IBM closed at $219.05, up 3.72%. Large options trades were active, with a notable $23.97 million bullish put spread standing out against a backdrop of overall bearish large-trade flow, which saw a net $11.28 million tilt to the downside.
>>>Click to claim your commission-free cards before trading!
Options Indicators
IBM’s implied volatility is 50.63%, and with an IV percentile of 94.42%, current option volatility sits at a clearly elevated level relative to its own historical range, indicating that options are priced expensively rather than cheaply. Even though the IV/HV ratio is 0.45, the high percentile suggests the market is still assigning a rich premium to current option prices versus most of the past year, so buyers are paying up for volatility while premium-selling or defined-risk spread structures may offer better efficiency.

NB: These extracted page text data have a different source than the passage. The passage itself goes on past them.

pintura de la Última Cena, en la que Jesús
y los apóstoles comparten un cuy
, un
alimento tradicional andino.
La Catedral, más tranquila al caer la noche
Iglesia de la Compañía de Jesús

The Call/Put volume ratio is 1.68.
Large Trades
A bullish put spread worth $23.97 million stood out as the largest displayed trade, built by selling 2,650 July 17, 2026 $275.00 puts and buying 1,700 July 17, 2026 $270.00 puts. This is a net-credit structure, typically used to collect premium while expressing a moderately bullish view or a willingness to defend downside risk within a defined range. Both legs were in the money versus the $219.05 reference stock price, which makes the position especially notable as a high-premium, downside-focused strategy rather than a simple out-of-the-money income trade. Strategically, it suggests the trader expects IBM to remain firm enough over time that the short put exposure can outperform, while the long $270.00 puts cap part of the downside risk.

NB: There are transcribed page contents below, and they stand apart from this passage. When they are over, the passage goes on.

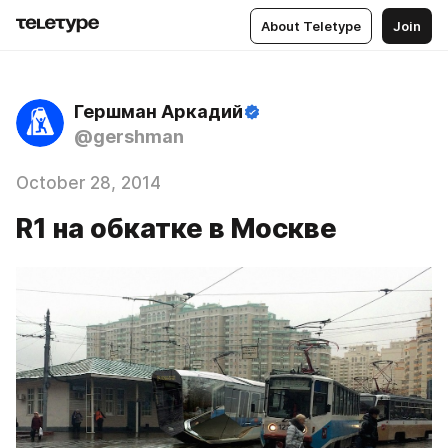
About Teletype
Join
Гершман Аркадий
@gershman
October 28, 2014
R1 на обкатке в Москве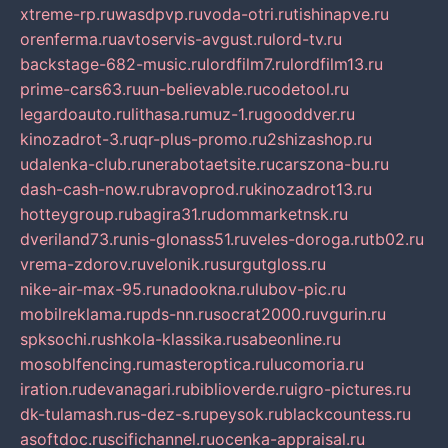
xtreme-rp.ru
wasdpvp.ru
voda-otri.ru
tishinapve.ru
orenferma.ru
avtoservis-avgust.ru
lord-tv.ru
backstage-682-music.ru
lordfilm7.ru
lordfilm13.ru
prime-cars63.ru
un-believable.ru
codetool.ru
legardoauto.ru
lithasa.ru
muz-1.ru
gooddver.ru
kinozadrot-3.ru
qr-plus-promo.ru
2shizashop.ru
udalenka-club.ru
nerabotaetsite.ru
carszona-bu.ru
dash-cash-now.ru
bravoprod.ru
kinozadrot13.ru
hotteygroup.ru
bagira31.ru
dommarketnsk.ru
dveriland73.ru
nis-glonass51.ru
veles-doroga.ru
tb02.ru
vrema-zdorov.ru
velonik.ru
surgutgloss.ru
nike-air-max-95.ru
nadookna.ru
lubov-pic.ru
mobilreklama.ru
pds-nn.ru
socrat2000.ru
vgurin.ru
spksochi.ru
shkola-klassika.ru
sabeonline.ru
mosoblfencing.ru
masteroptica.ru
lucomoria.ru
iration.ru
devanagari.ru
biblioverde.ru
igro-pictures.ru
dk-tulamash.ru
s-dez-s.ru
peysok.ru
blackcountess.ru
asoftdoc.ru
scifichannel.ru
ocenka-appraisal.ru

A CALL buy worth $0.45 million added a more straightforward bullish expression, with 1,032 contracts of the August 7, 2026 $225.00 call purchased. This was an out-of-the-money call relative to the $219.05 reference stock price, making it a directional upside bet on further appreciation above the strike before expiration. As a single-leg long call, the trade is a net-debit position that offers leveraged upside participation with limited risk to the premium paid, signaling a cleaner bullish conviction than the spread but on a much smaller notional scale. Overall, sentiment across all large trades leaned bearish, with $24.42 million in bullish flow versus $35.70 million in bearish flow, leaving a net difference of $11.28 million to the bearish side. The directional conclusion is therefore mildly bearish overall, as the displayed bullish trades show selective upside interest and premium-collection confidence, but the broader large-trade flow was still dominated by larger downside-leaning premium-selling activity.
Strategy Reference
Given the elevated IV percentile, a premium seller looking for low assignment probability could consider selling out-of-the-money puts, such as the $200 strike; for a defined-risk alternative, a bull put spread using the $200/$195 strikes would limit margin requirements while still collecting premium in a high-volatility environment.